L’installateur vous propose 6 kWc ? Voici comment vérifier le dimensionnement
!A solar panel array on a residential roof, a hand holding a digital measuring tool against a panel, overcast daylight
On reçoit des devis à 6 kWc pour une maison qui consomme 3 500 kWh par an hors chauffage. Autant dire qu’on dimensionne une autoroute pour un vélo. La règle empirique fiable n’est pas « mettez le plus possible sur le toit », c’est « ne dépassez jamais 80 % de votre consommation diurne annuelle en puissance crête ».
Pourquoi ? Parce qu’au-delà, chaque kWc supplémentaire produit du surplus vendu à un tarif qui ne rembourse pas le surcoût des panneaux, du câblage, de l’onduleur et de la pose. Un devis à 3 kWc bien ciselé sera amorti en 8 à 10 ans. Le même toit poussé à 6 kWc pourra atteindre 16 ans. Et 16 ans, c’est la durée de vie d’un onduleur string premier prix.
Vérifiez une chose simple : exigez le tableau de production mensuelle estimée en kWh et le pourcentage d’autoconsommation prévisionnel. Si la case autoconsommation est vide ou remplacée par un taux forfaitaire de 50 %, changez d’interlocuteur.
Le piège du micro-onduleur mal refroidi
Les micro-onduleurs sont présentés comme le haut de gamme. L’argument est connu : optimisation panneau par panneau, tolérance à l’ombrage partiel, monitoring unitaire. Tout vrai, sur un ombriéré de parking.
Sur un toit de pavillon en pleine canicule, un micro-onduleur fixé en sous-face d’un module noir encaisse 70 °C sans ventilation mécanique. L’électronique de puissance souffre, le rendement s’écroule, et la fiabilité à 15 ans n’a rien à voir avec celle d’un onduleur string placé au mur d’un garage tempéré.
On ne déconseille pas les micro-onduleurs par principe. On déconseille de les installer sans avoir mesuré la température maximale de la sous-face en été. Un onduleur central découplé thermiquement du champ photovoltaïque coûte deux fois moins cher à l’achat et se remplace en une heure. Pour un particulier, c’est le choix de la sobriété rentable.
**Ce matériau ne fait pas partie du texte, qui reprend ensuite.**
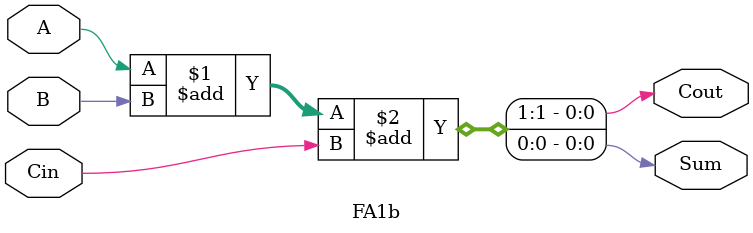
<source format=v>
`timescale 1ns / 1ps
module FA1b(
	input A,
    input B,
    input Cin,
    output Sum,
    output Cout);
    assign {Cout, Sum} = A + B + Cin;
endmodule

</source>
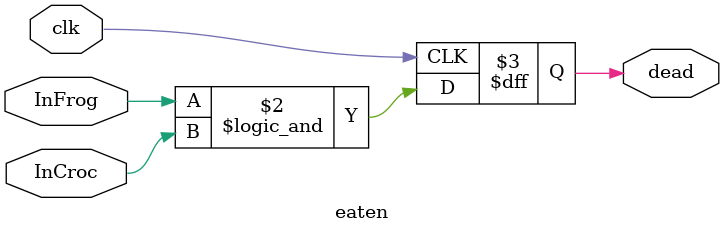
<source format=v>
`timescale 1ns / 1ps
module eaten( clk, InFrog, InCroc, dead
    );
	input clk, InFrog, InCroc;
	output reg dead;

	reg [3:0] Collision;

	always @(posedge clk)
		dead <= (InFrog&&InCroc);

endmodule

</source>
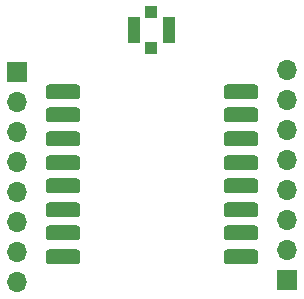
<source format=gts>
G04 #@! TF.GenerationSoftware,KiCad,Pcbnew,8.0.1*
G04 #@! TF.CreationDate,2024-04-21T16:22:43+01:00*
G04 #@! TF.ProjectId,lora_adapter,6c6f7261-5f61-4646-9170-7465722e6b69,rev?*
G04 #@! TF.SameCoordinates,Original*
G04 #@! TF.FileFunction,Soldermask,Top*
G04 #@! TF.FilePolarity,Negative*
%FSLAX46Y46*%
G04 Gerber Fmt 4.6, Leading zero omitted, Abs format (unit mm)*
G04 Created by KiCad (PCBNEW 8.0.1) date 2024-04-21 16:22:43*
%MOMM*%
%LPD*%
G01*
G04 APERTURE LIST*
G04 Aperture macros list*
%AMRoundRect*
0 Rectangle with rounded corners*
0 $1 Rounding radius*
0 $2 $3 $4 $5 $6 $7 $8 $9 X,Y pos of 4 corners*
0 Add a 4 corners polygon primitive as box body*
4,1,4,$2,$3,$4,$5,$6,$7,$8,$9,$2,$3,0*
0 Add four circle primitives for the rounded corners*
1,1,$1+$1,$2,$3*
1,1,$1+$1,$4,$5*
1,1,$1+$1,$6,$7*
1,1,$1+$1,$8,$9*
0 Add four rect primitives between the rounded corners*
20,1,$1+$1,$2,$3,$4,$5,0*
20,1,$1+$1,$4,$5,$6,$7,0*
20,1,$1+$1,$6,$7,$8,$9,0*
20,1,$1+$1,$8,$9,$2,$3,0*%
G04 Aperture macros list end*
%ADD10R,1.000000X1.000000*%
%ADD11R,1.050000X2.200000*%
%ADD12RoundRect,0.317500X-1.157500X-0.317500X1.157500X-0.317500X1.157500X0.317500X-1.157500X0.317500X0*%
%ADD13O,1.700000X1.700000*%
%ADD14R,1.700000X1.700000*%
G04 APERTURE END LIST*
D10*
X79933800Y-86869400D03*
D11*
X78458800Y-85369400D03*
D10*
X79933800Y-83869400D03*
D11*
X81408800Y-85369400D03*
D12*
X72434200Y-90586800D03*
X72434200Y-92586800D03*
X72434200Y-94586800D03*
X72434200Y-96586800D03*
X72434200Y-98586800D03*
X72434200Y-100586800D03*
X72434200Y-102586800D03*
X72434200Y-104586800D03*
X87484200Y-104586800D03*
X87484200Y-102586800D03*
X87484200Y-100586800D03*
X87484200Y-98586800D03*
X87484200Y-96586800D03*
X87484200Y-94586800D03*
X87484200Y-92586800D03*
X87484200Y-90586800D03*
D13*
X91440000Y-88773000D03*
X91440000Y-91313000D03*
X91440000Y-93853000D03*
X91440000Y-96393000D03*
X91440000Y-98933000D03*
X91440000Y-101473000D03*
X91440000Y-104013000D03*
D14*
X91440000Y-106553000D03*
X68580000Y-88900000D03*
D13*
X68580000Y-91440000D03*
X68580000Y-93980000D03*
X68580000Y-96520000D03*
X68580000Y-99060000D03*
X68580000Y-101600000D03*
X68580000Y-104140000D03*
X68580000Y-106680000D03*
M02*

</source>
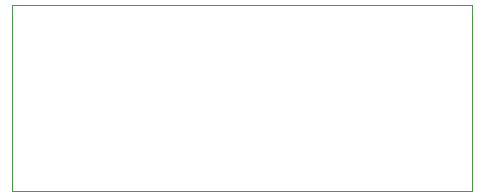
<source format=gbr>
%TF.GenerationSoftware,KiCad,Pcbnew,5.1.9+dfsg1-1~bpo10+1*%
%TF.CreationDate,2022-12-11T19:13:10+01:00*%
%TF.ProjectId,PI2PMODSPI,50493250-4d4f-4445-9350-492e6b696361,rev?*%
%TF.SameCoordinates,Original*%
%TF.FileFunction,Profile,NP*%
%FSLAX46Y46*%
G04 Gerber Fmt 4.6, Leading zero omitted, Abs format (unit mm)*
G04 Created by KiCad (PCBNEW 5.1.9+dfsg1-1~bpo10+1) date 2022-12-11 19:13:10*
%MOMM*%
%LPD*%
G01*
G04 APERTURE LIST*
%TA.AperFunction,Profile*%
%ADD10C,0.050000*%
%TD*%
G04 APERTURE END LIST*
D10*
X88000000Y-64262000D02*
X88000000Y-48514000D01*
X127000000Y-64262000D02*
X88000000Y-64262000D01*
X127000000Y-48514000D02*
X127000000Y-64262000D01*
X88000000Y-48514000D02*
X127000000Y-48514000D01*
M02*

</source>
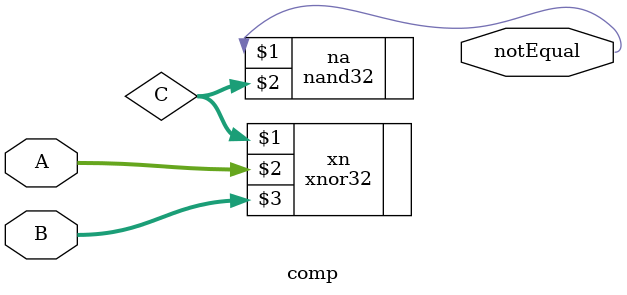
<source format=v>
module comp(notEqual,A,B);
input [31:0] A,B;
output notEqual;
wire [31:0] C;
xnor32 xn(C[31:0],A[31:0],B[31:0]);
nand32 na(notEqual,C[31:0]);

endmodule

</source>
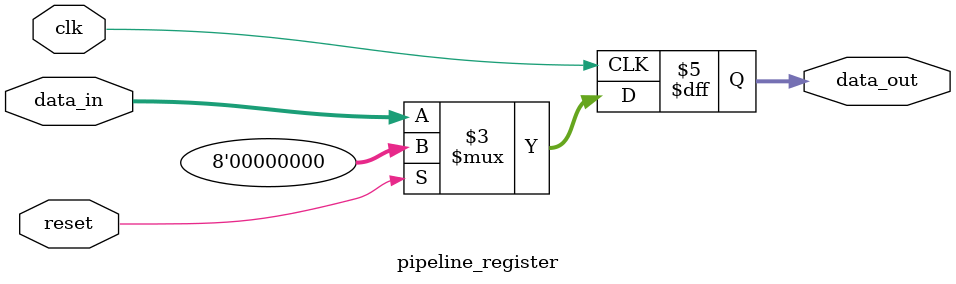
<source format=v>

module pipeline_register #(
    parameter width = 8 // width of the data signal
)(
  input wire clk,
  input wire reset,
  input [width-1:0] data_in,
  output reg [width-1:0] data_out
);


always @(posedge clk) begin
    if (reset) begin
        data_out <= 0;
    end else begin
        data_out <= data_in;
    end
end

endmodule

</source>
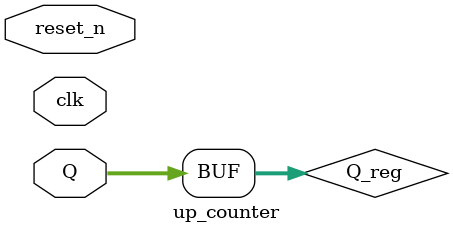
<source format=v>
`timescale 1ns / 1ps

// by default counts from 0-15
module up_counter
    #(parameter BITS = 4)(
    input clk,
    input reset_n,
    input [BITS-1:0] Q
    );
    
    reg [BITS-1:0] Q_reg, Q_next; // Q_reg = current value and next is next value
    
    always@(posedge clk, negedge reset_n)
    begin
        if (~reset_n)
            Q_reg <= 'b0;
        else
            Q_reg <= Q_next;
    end
    
    // Next state logic
    always@(Q_reg)
    begin
        Q_next = Q_reg +1; //next value in a counter is the current value +1 // to count down change +1 to -1
    end
    
    assign Q = Q_reg;
    
endmodule

</source>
Quand le photovoltaïque n’est tout simplement pas rentable
Il y a des cas où poser des panneaux est une erreur économique, même avec une subvention régionale de 1 000 €. Une maison orientée nord-est avec un pan de toit à 15°, c’est un productible amputé de 40 % par rapport au sud 35°. Le TRI passe sous les 2 % et ne couvre même pas l’inflation. Une toiture en ardoise fragile avec surcoût de pose à 1 500 € n’inverse pas la tendance.
Autre situation critique : une maison déjà équipée d’un chauffe-eau thermodynamique performant et d’une gestion intelligente de l’eau chaude. Si le ballon ne peut pas absorber le surplus PV parce qu’il fonctionne déjà en heures creuses, le taux d’autoconsommation stagne. On ajoute 3 kWc pour gagner 200 € par an. L’amortissement passe à 20 ans. Mieux vaut alors isoler son plancher bas ou changer sa ventilation.
Le photovoltaïque reste un outil technique, pas une solution universelle. On le traite comme un investissement qui doit dépasser un TRI de 4 % net sur 20 ans. En dessous, on range la calculatrice et on passe à un autre poste de travaux.
Questions fréquentes
Le photovoltaïque est-il compatible avec un abonnement Tempo ?
Oui, et c’est même un combo qui peut accélérer l’amortissement : les jours rouges, l’autoconsommation évite de tirer sur le réseau à 70 c€/kWh. Mais il faut un pilotage fin de la consommation en journée, faute de quoi le gain s’évapore. Le régulateur doit pouvoir différer le chauffe-eau et certains gros consommateurs.
Pourquoi certaines installations de 2009 fonctionnent encore, alors que les nouvelles seraient moins fiables ? La filière a tiré les coûts vers le bas, quitte à rogner sur les composants passifs. Un module monocristallin premier prix verra son PID (dégradation induite par le potentiel) accélérée si la qualité du verre et de l’encapsulant est médiocre. Mais un installateur qui choisit des gammes à faible dégradation annuelle (moins de 0,5 %) et un onduleur à ventilateur remplaçable évite l’obsolescence précoce. La différence se joue au devis, en lisant la référence du module et le type de connecteur MC4 utilisé.